"El entrenador que solo sabe trabajar con atletas sanos de 25 años tiene un ámbito de actuación muy limitado. La realidad del cliente es mucho más compleja."
Objetivo del bloque: adaptar el programa a las características, limitaciones y contraindicaciones de poblaciones especiales.
Qué hacer: identifica el perfil del cliente antes de aplicar cualquier protocolo estándar. Modifica, no improvisa.
Cómo hacerlo:
Preadolescentes: el entrenamiento de fuerza es seguro y beneficioso en niños y adolescentes bajo supervisión adecuada. Las placas de crecimiento (epifisarias) son vulnerables — cargas excesivas con técnica deficiente son el riesgo real, no el entrenamiento de fuerza en sí. Priorizar técnica perfecta con cargas ligeras, mayor volumen de repeticiones, y supervisión constante. Los beneficios incluyen mejora de la densidad ósea, coordinación y autoestima.
Adultos mayores: pérdida de masa muscular (sarcopenia), disminución de la densidad ósea, reducción del equilibrio y menor flexibilidad son las características de esta población. El entrenamiento de fuerza es la intervención más efectiva para combatir la sarcopenia — no el cardio suave. Comenzar con ejercicios funcionales (sentarse y levantarse, subir escalones, equilibrio unipodal) antes de llegar a pesos libres. La progresión es más lenta y el volumen de calentamiento, mayor.
Mujeres embarazadas: en ausencia de contraindicaciones obstétricas, el ejercicio moderado es seguro y recomendable durante el embarazo. Evitar posición decúbito supino prolongada después del primer trimestre (compresión de la vena cava), ejercicio de alta intensidad o contacto, y actividades con riesgo de caída. La frecuencia cardíaca objetivo se gestiona por percepción del esfuerzo (moderada, 13-14 en escala de Borg) más que por zonas de FCmáx.
Sobrepeso y obesidad: el déficit calórico sostenido combinado con ejercicio produce pérdida de grasa más efectiva que el ejercicio solo o la dieta sola. El entrenamiento de fuerza preserva la masa muscular durante la pérdida de peso — sin él, hasta un 40% de la pérdida puede ser masa magra. Los programas de cardio de baja intensidad y alto volumen son más sostenibles en esta población al inicio; aumentar la intensidad gradualmente.
Diabetes tipo 2: el ejercicio aumenta la sensibilidad a la insulina y es una intervención de primera línea en la gestión glucémica. Monitorizar la glucemia antes y después del ejercicio. Evitar el ejercicio si la glucemia está por encima de 300 mg/dL o si hay cetonuria. Llevar siempre hidrato de carbono de absorción rápida en caso de hipoglucemia inducida por el ejercicio.

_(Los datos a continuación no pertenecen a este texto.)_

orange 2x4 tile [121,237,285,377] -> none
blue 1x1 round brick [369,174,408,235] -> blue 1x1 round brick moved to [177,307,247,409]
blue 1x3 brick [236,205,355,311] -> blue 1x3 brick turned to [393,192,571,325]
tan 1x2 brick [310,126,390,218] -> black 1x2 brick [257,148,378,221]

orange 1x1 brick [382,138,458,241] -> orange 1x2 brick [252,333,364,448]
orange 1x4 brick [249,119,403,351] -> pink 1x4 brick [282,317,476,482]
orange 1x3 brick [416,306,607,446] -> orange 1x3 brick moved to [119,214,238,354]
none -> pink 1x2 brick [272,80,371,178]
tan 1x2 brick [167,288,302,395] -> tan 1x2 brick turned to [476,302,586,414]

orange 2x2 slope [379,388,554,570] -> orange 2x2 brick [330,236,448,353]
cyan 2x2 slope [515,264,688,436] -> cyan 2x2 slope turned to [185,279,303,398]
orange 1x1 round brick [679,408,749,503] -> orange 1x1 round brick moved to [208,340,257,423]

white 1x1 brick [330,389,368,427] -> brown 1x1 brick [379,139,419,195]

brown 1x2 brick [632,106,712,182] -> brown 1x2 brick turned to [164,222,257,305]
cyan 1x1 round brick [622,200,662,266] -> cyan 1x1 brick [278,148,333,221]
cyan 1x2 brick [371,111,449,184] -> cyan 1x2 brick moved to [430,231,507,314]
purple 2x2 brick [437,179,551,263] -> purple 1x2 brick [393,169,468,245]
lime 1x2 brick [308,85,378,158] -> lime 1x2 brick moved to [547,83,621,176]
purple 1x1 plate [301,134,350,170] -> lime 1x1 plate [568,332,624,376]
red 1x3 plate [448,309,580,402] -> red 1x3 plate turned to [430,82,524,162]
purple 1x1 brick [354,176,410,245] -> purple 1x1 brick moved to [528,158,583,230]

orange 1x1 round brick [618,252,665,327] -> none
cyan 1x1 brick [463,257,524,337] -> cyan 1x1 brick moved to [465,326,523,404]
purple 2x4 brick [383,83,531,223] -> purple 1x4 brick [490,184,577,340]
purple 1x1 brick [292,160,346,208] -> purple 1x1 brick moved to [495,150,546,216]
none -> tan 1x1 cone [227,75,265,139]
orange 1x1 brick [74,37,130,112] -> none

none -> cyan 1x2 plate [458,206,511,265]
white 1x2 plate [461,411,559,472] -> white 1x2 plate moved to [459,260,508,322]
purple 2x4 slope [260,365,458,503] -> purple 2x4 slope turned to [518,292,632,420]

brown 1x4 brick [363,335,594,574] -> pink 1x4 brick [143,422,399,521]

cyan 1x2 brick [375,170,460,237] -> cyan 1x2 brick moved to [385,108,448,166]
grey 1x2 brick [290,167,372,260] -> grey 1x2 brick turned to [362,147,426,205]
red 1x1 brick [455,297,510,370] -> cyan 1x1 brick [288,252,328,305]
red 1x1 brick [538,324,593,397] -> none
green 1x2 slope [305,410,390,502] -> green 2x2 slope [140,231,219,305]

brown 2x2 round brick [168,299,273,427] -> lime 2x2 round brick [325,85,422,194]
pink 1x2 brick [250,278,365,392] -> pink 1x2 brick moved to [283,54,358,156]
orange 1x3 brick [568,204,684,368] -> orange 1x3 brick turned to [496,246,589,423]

Hipertensión: el ejercicio aeróbico de intensidad moderada (40-60% del VO₂R) reduce la presión arterial sistólica 4-9 mmHg en hipertensos. Evitar la maniobra de Valsalva en el entrenamiento de fuerza (puede producir picos de presión arterial peligrosos). Monitorizar la presión arterial antes del ejercicio — no entrenar si la PA en reposo supera 180/110 mmHg.
Lesiones ortopédicas: conocer la fase de curación (inflamación → reparación → remodelación) determina qué ejercicio es apropiado. El entrenador personal no diagnostica ni trata lesiones — deriva. Pero sí puede diseñar programas que no exacerben la condición y que mantengan la condición física durante la recuperación.
Cuándo aplicarlo: desde la evaluación inicial. La identificación de la población especial modifica la selección de pruebas, los protocolos de derivación y el diseño del programa desde el primer día.
Indicador de progreso: el programa mejora la función específica que importa para esa población — movilidad en el adulto mayor, control glucémico en el diabético, reducción de grasa sin pérdida de masa muscular en el cliente con sobrepeso.
Mini caso: un cliente de 68 años con osteoporosis diagnosticada quiere "hacer pesas". El entrenador sin formación específica lo evita por miedo. El entrenador con formación diseña un programa de fuerza con impacto moderado — que es precisamente la intervención más efectiva para aumentar la densidad ósea — con la derivación médica correspondiente.
Error común a evitar: aplicar el mismo programa a todas las poblaciones con la única variación de la carga. Las contraindicaciones, las prioridades funcionales y los indicadores de progreso son radicalmente diferentes entre poblaciones.